In 2015, the Jamaica Constabulary Force implemented its Counter-Terrorism and Organized Crime (C-TOC) Investigation Branch with a unit dedicated to combating trafficking in persons.

===Protection===
During the State Department's reporting period, it was found that the government showed limited efforts to provide victims with access to medical, psychological, legal, or witness protection services. Specialized shelters for trafficking victims, especially for victims of commercial sexual exploitation, remained unavailable, although child trafficking victims had access to generalized government shelters for care. Shelter services for adult victims were said to be lacking, although adult victims were sometimes housed in hotels or other temporary facilities. Pursuant to its anti-trafficking statute, Jamaican authorities encouraged victims to assist in the investigation and prosecution of their traffickers. Victims were not penalized for immigration violations or other unlawful acts committed as a direct result of being trafficked. Jamaica provided temporary residency for foreign trafficking victims and other legal alternatives to deportation to countries where victims would face hardship or retribution. In 2007, the government assisted IOM's repatriation of a trafficking victim from Burma who had been exploited for five years as a domestic servant.

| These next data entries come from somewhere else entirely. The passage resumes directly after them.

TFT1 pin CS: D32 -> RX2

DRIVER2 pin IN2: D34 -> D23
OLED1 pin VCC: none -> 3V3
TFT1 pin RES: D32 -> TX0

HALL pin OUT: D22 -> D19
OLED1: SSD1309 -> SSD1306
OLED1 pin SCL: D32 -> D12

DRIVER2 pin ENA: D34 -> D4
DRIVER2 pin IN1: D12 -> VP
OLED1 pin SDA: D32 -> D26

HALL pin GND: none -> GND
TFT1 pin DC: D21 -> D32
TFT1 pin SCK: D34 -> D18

Prevention in this Activity
The government increased anti-trafficking prevention activities during the period covered by the US State Department report. Government officials condemned human trafficking in public statements and presentations, in addition to warning more than 250 students about the dangers of human trafficking. Anti-trafficking flyers and materials were disseminated widely. The government also tightened issuance of exotic dancer permits to Jamaican hotel establishments, and eliminated their use in night clubs. Efforts to identify victims of trafficking among holders of these permits were intensified during the reporting period, and the government reduced the total number of permits to eight. The report suggested that increased government collaboration with Jamaica's hotel and tourism industry would assist efforts to prevent child sex tourism in resort areas; despite reported sexual exploitation of Jamaican children by foreign tourists, no investigations or prosecutions of such suspected criminal activity were reported by the government. The report recognized the government's efforts to address the demand for commercial sex acts by conducting high-profile raids on hotels and nightclubs.